La participation de l’Iran au tournoi, prévu du 11 juin au 19 juillet, reste entourée d’incertitudes depuis le déclenchement de la guerre au Moyen-Orient fin février, à la suite de frappes menées par les Etats-Unis et Israël contre la République islamique. « Nous aurons demain ou après-demain une réunion décisive avec la FIFA. Elle doit nous fournir des garanties, car le problème des visas n’est toujours pas réglé », a indiqué le président de la Fédération, Mehdi Taj.

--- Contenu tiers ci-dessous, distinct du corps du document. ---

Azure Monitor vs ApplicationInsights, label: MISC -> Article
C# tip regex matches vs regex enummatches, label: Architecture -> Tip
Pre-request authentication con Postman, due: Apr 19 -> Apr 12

Le patron de la FIFA, Gianni Infantino, a réaffirmé que l’Iran disputerait comme prévu ses matches du Mondial aux Etats-Unis.
« Nous n’avons reçu aucun compte rendu de l’autre partie concernant les personnes ayant obtenu des visas. Aucun visa n’a encore été délivré », a ajouté M. Taj. Téhéran et Washington n’entretiennent plus de relations diplomatiques depuis 1980, à la suite de la crise des otages à l’ambassade américaine. Selon M. Taj, les joueurs doivent se rendre dans la capitale turque, Ankara, pour y être soumis à une prise d’empreintes digitales dans le cadre de la procédure de visa. « Nous n’avons rien à voir avec l’Amérique. Nous nous sommes qualifiés pour la Coupe du monde et c’est à la FIFA qu’il revient de l’organiser », a-t-il déclaré.

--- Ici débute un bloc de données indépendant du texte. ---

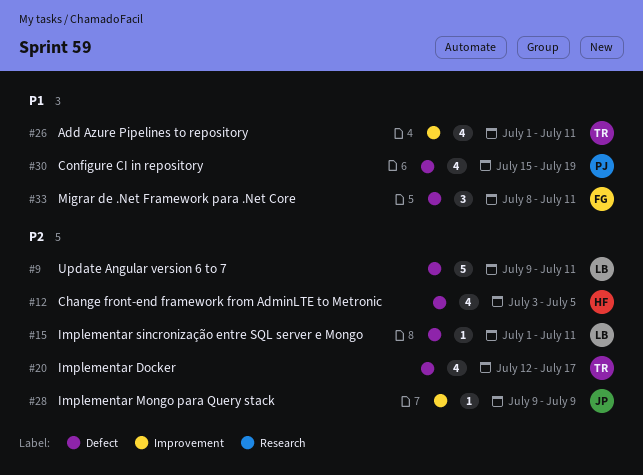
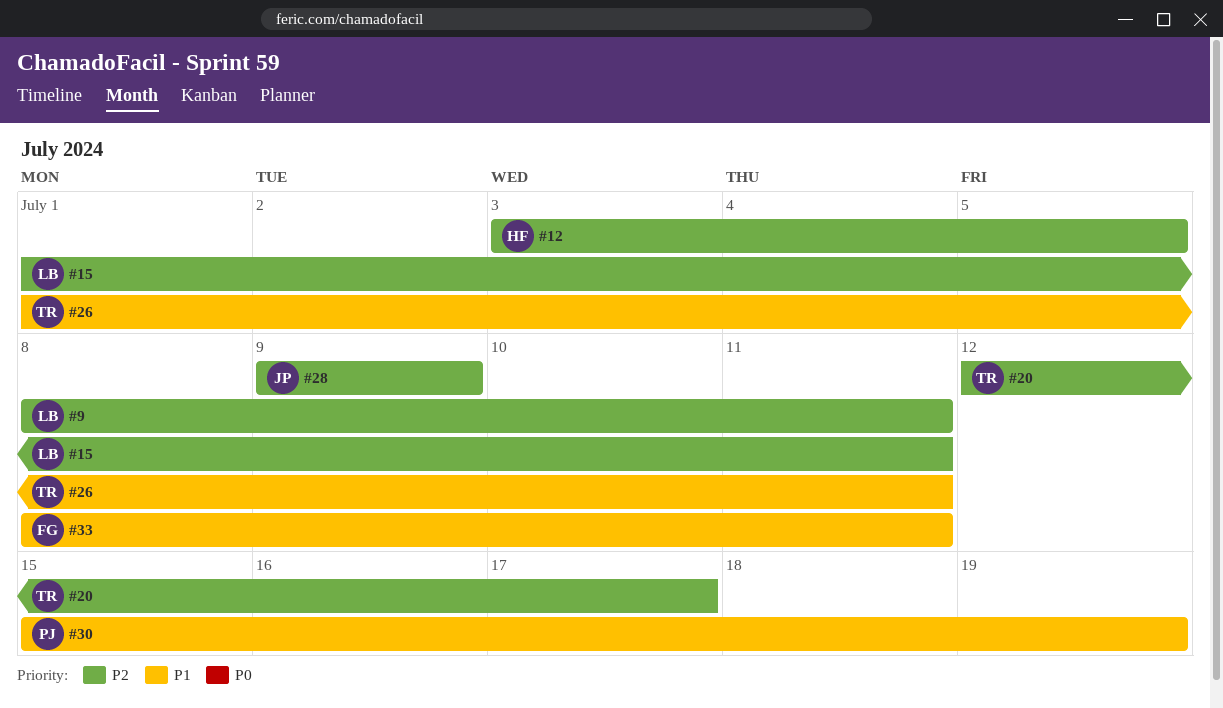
#9, start: Jul 9 -> Jul 8

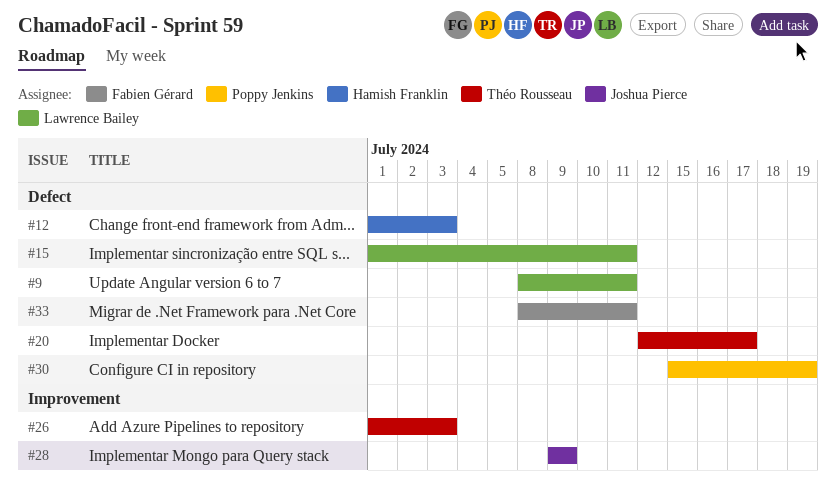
#12, start: Jul 3 -> Jul 1
#12, due: Jul 5 -> Jul 3
#26, due: Jul 11 -> Jul 3

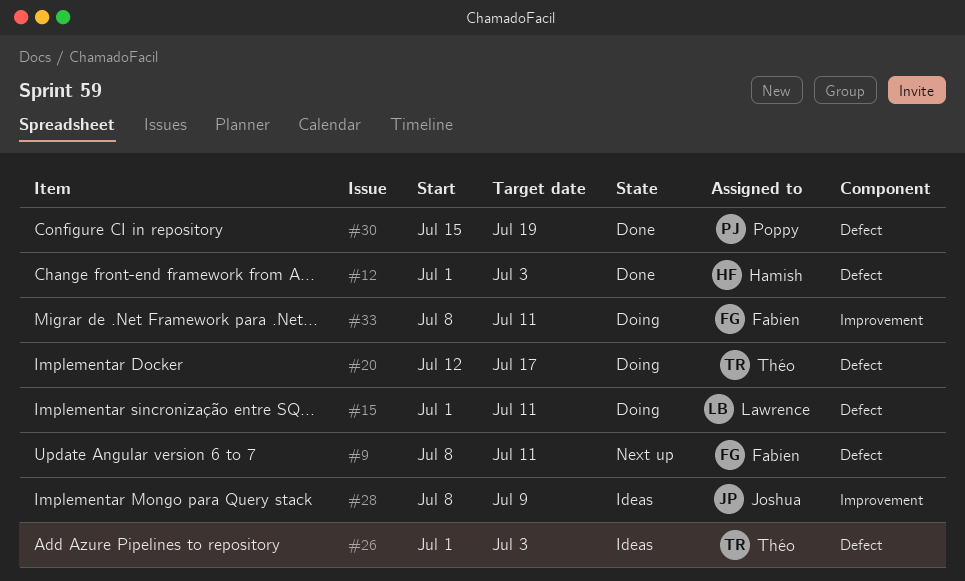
#9, owner: Lawrence Bailey -> Fabien Gérard
#26, label: Improvement -> Defect
#28, start: Jul 9 -> Jul 8
#33, label: Defect -> Improvement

L’Iran a tenu mercredi une cérémonie d’adieu pour sa sélection nationale de football, avant son départ pour le Mondial 2026 coorganisée conjointement par les États-Unis, le Mexique et le Canada. La Team Melli, qui doit être basée à Tucson, en Arizona, affrontera la Nouvelle-Zélande, la Belgique et l’Egypte dans le groupe G.